Document segment
╔══

The Tyssedal and Skieggedal—Glacier ruins on a grand scale—An
unvisited region and neglected waterfalls—A singular glacier
and its mode of formation—Influence of the amount of rainfall
in determining the height of the snow-line—Odde—On the
practice of maintaining footmen and other male domestics—
Evidences of general honesty—A recently arrived pastor—
Position of the Norwegian pastor—Importance of practical
education to the clergy—A hunt for a lodging—The Haukelid
Fjekle—A wet bed—How to pass a wet night on the fjeld—
Norwegian mode of preparing coffee—A hint for English
cottagers—A returned emigrant.
I landed at Tyssedal, at the mouth of the Skieggedal,
where, according to a Norwegian I met on the way,
there is one of the finest waterfalls in Norway-—one not
mentioned in Murray, and apparently unknown to
English tourists. The only mention I have found of it
in any hook, is by Professor Forbes, who heard its roar
(or what his guide supposed to be its roar) when
crossing the Folgefond, which is above twelve miles distant
as the crow flies.
I walked, or rather climbed, up the valley by a
difficult track, over magnificent glacier ruins—sometimes
struggling among moraine boulders, then across vast
slopes of bare, smoothed rocks, so steep as to be almost
dangerous : some parts of the latter would be quite
so, or even impassable, but for trunks of trees laid
across and fastened together, so as to afford foothold.

╚══

Data extract
╔══

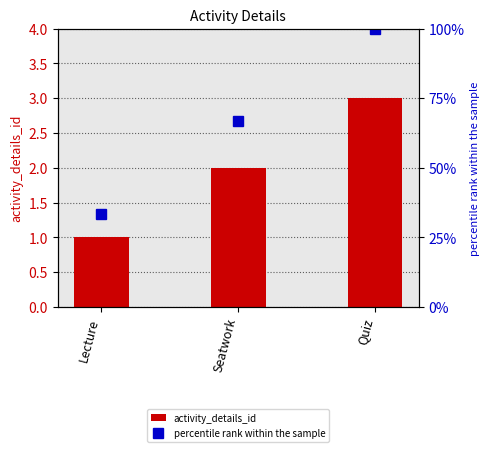

List the series in order of their overall mean, lowest first.

activity_details_id, percentile rank within the sample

╚══

What this exercise asks
• 1. Based on the Tyssedal passage, decide whether each statement agrees with it: (a) The waterfall at the mouth of the Skieggedal is mentioned in Murray. (b) Professor Forbes heard the roar while crossing the Folgefond. (c) Tree trunks were laid across the steep rock slopes to give foothold. Answer each with yes or no, and quote the deciding words.
• 2. Repeat the part of the Tyssedal passage that opens with the words containing "The Tyssedal and" and closes with "cottagers—A returned emigrant.".
The data above are separate material from the Tyssedal passage.

Exercise results
• 1.
(a) No: "one not mentioned in Murray"
(b) Yes: "who heard its roar (or what his guide supposed to be its roar) when crossing the Folgefond"
(c) Yes: "trunks of trees laid across and fastened together, so as to afford foothold"

• 2.
The Tyssedal and Skieggedal—Glacier ruins on a grand scale—An
unvisited region and neglected waterfalls—A singular glacier
and its mode of formation—Influence of the amount of rainfall
in determining the height of the snow-line—Odde—On the
practice of maintaining footmen and other male domestics—
Evidences of general honesty—A recently arrived pastor—
Position of the Norwegian pastor—Importance of practical
education to the clergy—A hunt for a lodging—The Haukelid
Fjekle—A wet bed—How to pass a wet night on the fjeld—
Norwegian mode of preparing coffee—A hint for English
cottagers—A returned emigrant.